08. November 2018, 18:41 Uhr

Der Sohn und das Volk der Sonne

08. November 2018, 18:41 Uhr

Einen Lichtbildervortrag über Peru hielt Dr. Klaus Möhlen bei der regelmäßigen Veranstaltung des Kultur- und Geschichtsvereins Oppershofen. Ein Schwerpunkt waren dabei die Kultur und das Großreich der Inkas, das seine Blüte zu Beginn des 16. Jahrhunderts hatte und nach Eroberung durch die Spanier zerfiel. Es dehnte sich über 4000 Kilometer im Westen Südamerikas vom heutigen Ecuador bis nach Chile und Argentinien aus. Es war ein bestens organisierter Ständestaat, an dessen Spitze ein Kaiser, der »Inka«, stand, der als Sohn der Sonne galt. Die alte Hauptstadt Cusco liegt im Andenhochland auf 3360m Höhe. Ein besonders beeindruckendes Zeugnis der Inkakultur ist das als Ruinenstadt erhaltene Machu Picchu. Es gilt als magisch-religiöses Zentrum des Sonnenkultes, aber auch als Zentrum der Macht, in dem sich der »Inka« häufig aufhielt.

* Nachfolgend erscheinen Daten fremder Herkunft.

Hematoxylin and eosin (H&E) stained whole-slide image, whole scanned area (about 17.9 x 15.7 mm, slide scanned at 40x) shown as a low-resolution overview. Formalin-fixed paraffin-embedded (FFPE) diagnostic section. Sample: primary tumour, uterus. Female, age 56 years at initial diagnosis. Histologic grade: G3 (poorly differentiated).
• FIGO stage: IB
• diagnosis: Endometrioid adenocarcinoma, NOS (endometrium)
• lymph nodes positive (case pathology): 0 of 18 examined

Anhand von beeindruckenden Lichtbildern gewannen die Zuhörer des Abends einen guten Eindruck von dieser alten Kultur mit ihren architektonischen Leistungen.

Paläste und Kathedralen

Hier beeindruckten vor allem die »Inkamauern« mit riesigen passgenau ineinandergefügten Granitblöcken, die alle per Hand mit Manneskraft zum Teil über weite Strecken bewegt worden waren, da die Inkas weder das Rad verwendeten noch Zugtiere kannten.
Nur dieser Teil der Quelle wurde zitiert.